Next, you’ll add a little more spice to your game by adding a background image. With the source code for this chapter (again, in the AnimatedSpritesAnimatedSpritesContentImages folder), you’ll find an image named background.jpg. Add the image to the project the same way you added the other images (right-click the AnimatedSpritesContentImages folder, select Add→Existing Item…, and navigate to the background.jpg image included with the source code).

Your SpriteManager class was built to handle animated sprites and derived classes. Something as simple as a background image can just be added to your Game1 class. You’ll need to add a Texture2D variable for the image:

Texture2D backgroundTexture;

and load the Texture2D image in the LoadContent method:

backgroundTexture = Content.Load<Texture2D>(@"Imagesackground");

Next, you’ll need to add the code to draw the image. Because you’ll now have multiple sprites being drawn within your Game1 class (the SpriteFont counts as a sprite, so you’ll be drawing a score sprite as well as a background sprite), you need to make sure that the score text is always on top of the background image. Typically, when trying to ensure that one sprite is on top of another, you modify the SpriteBatch.Begin call to include an appropriate SpriteSortMode. However, this is a case where you’re drawing only two items, and you know that you’ll always want to draw the score on top of the background.
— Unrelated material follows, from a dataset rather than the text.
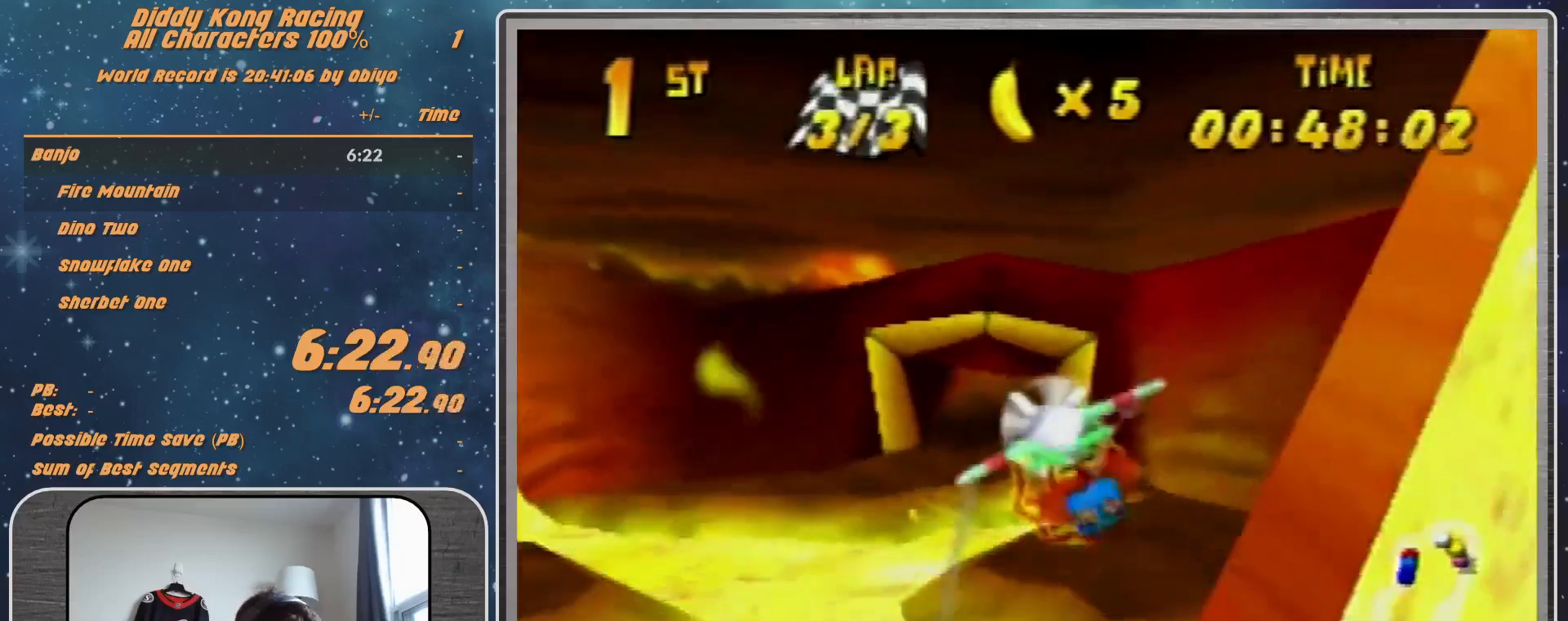
{"buttons": ["R1"], "left_stick": "right", "events": [[400, "left_stick", "right"]]}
As such, you can forego the overhead involved in specifying a sort mode in the Begin method, and instead always draw the background first and then the score.

Modify the Draw method of your Game1 class to look like this:

protected override void Draw(GameTime gameTime)
{
    GraphicsDevice.Clear(Color.White);

    spriteBatch.Begin(  );

    // Draw background image
    spriteBatch.Draw(backgroundTexture,
        new Rectangle(0, 0, Window.ClientBounds.Width,
        Window.ClientBounds.Height), null,
        Color.White, 0, Vector2.Zero,
        SpriteEffects.None, 0);

    // Draw fonts
    spriteBatch.DrawString(scoreFont, "Score: " + currentScore,
        new Vector2(10, 10), Color.DarkBlue, 0, Vector2.Zero,
        1, SpriteEffects.None, 1);

    spriteBatch.End(  );

    base.Draw(gameTime);
}

Compile and run the game, and you’ll see the impact that a background image can have on the overall look of the game (Figure 8-7). This is getting exciting—things are really starting to come together!
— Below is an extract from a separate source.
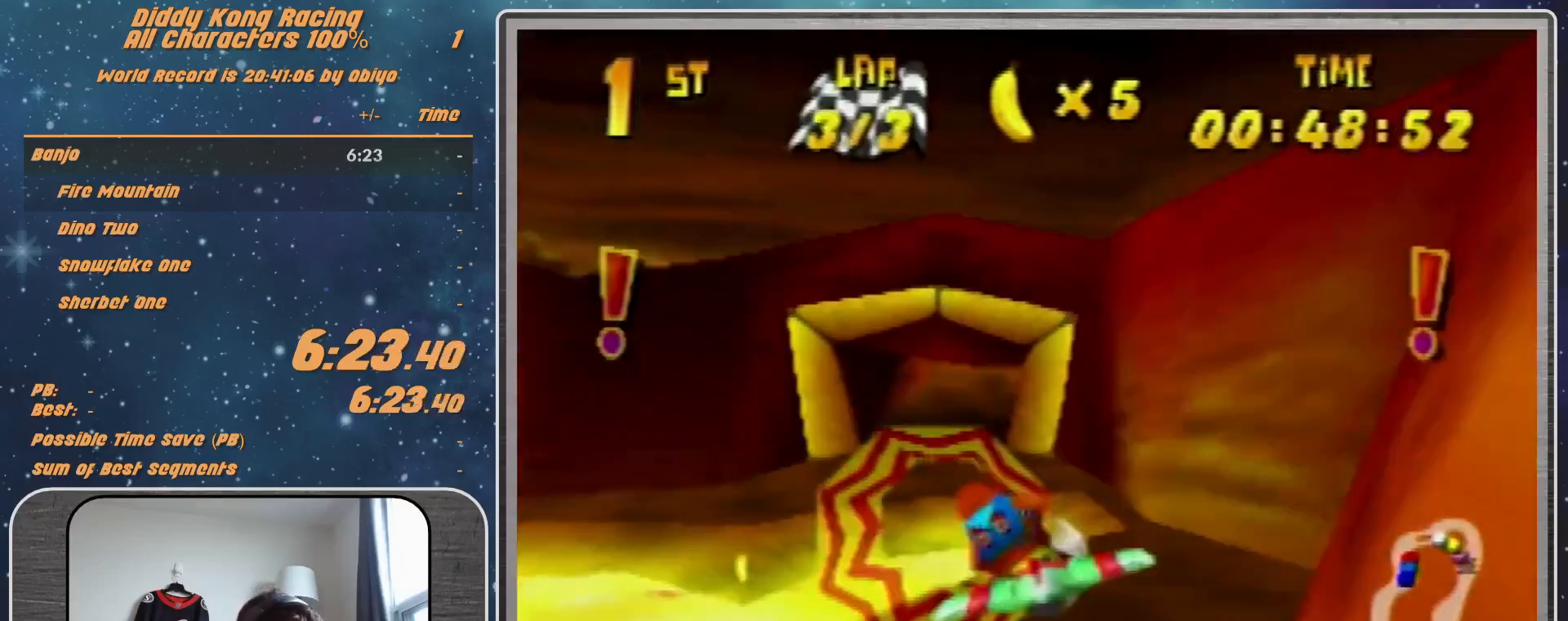
{"buttons": ["R1"], "left_stick": "left", "events": [[133, "left_stick", "center"], [367, "left_stick", "left"]]}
Figure 8-7. The game in progress with a sprite background

Nice job. You have a background and multiple types of sprites with varying behaviors. Now let’s take a look at finishing up the game scoring logic.

As you’ll recall from our earlier discussion of this topic, the first thing you need to do is determine what event(s) will trigger a change in score. For this game, you’ll be updating the score whenever the user successfully avoids a three-blade, four-blade, skull ball, or plus sprite. You actually have already added the logic to determine when one of those sprites has been successfully avoided; it lies in the code that deletes the sprites when they disappear off the edge of the screen. If a sprite makes it across the screen and needs to be deleted, that means the user has avoided that sprite, and if it was a three-blade, four-blade, skull ball, or plus sprite, you need to give some points to the user.

In the SpriteManager class, add three new class-level variables representing the three types of sprites you’ll be sending at the player, as well as public properties for each variable:

int automatedSpritePointValue = 10;
int chasingSpritePointValue = 20;
int evadingSpritePointValue = 0;

The chasing sprites are tougher than the automated ones, which just move in a straight line across the screen. As such, they are worth more points. The evading objects will be used for power-ups, and whereas the player will want to track them down to gain a performance bonus, there will be no scoring penalty or bonus for not colliding with those sprites.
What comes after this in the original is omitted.